TASK PROMPT: What you return must match every record word for word.

BEGIN GIVEN ENTRIES

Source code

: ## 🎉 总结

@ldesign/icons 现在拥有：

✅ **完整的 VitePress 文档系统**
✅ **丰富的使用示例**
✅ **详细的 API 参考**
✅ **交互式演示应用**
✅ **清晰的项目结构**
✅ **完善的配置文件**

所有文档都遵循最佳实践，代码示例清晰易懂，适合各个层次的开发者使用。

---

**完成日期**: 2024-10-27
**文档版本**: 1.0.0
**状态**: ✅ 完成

END GIVEN ENTRIES

COMPLETED TASK:
Source code

: ## 🎉 总结

@ldesign/icons 现在拥有：

✅ **完整的 VitePress 文档系统**
✅ **丰富的使用示例**
✅ **详细的 API 参考**
✅ **交互式演示应用**
✅ **清晰的项目结构**
✅ **完善的配置文件**

所有文档都遵循最佳实践，代码示例清晰易懂，适合各个层次的开发者使用。

---

**完成日期**: 2024-10-27
**文档版本**: 1.0.0
**状态**: ✅ 完成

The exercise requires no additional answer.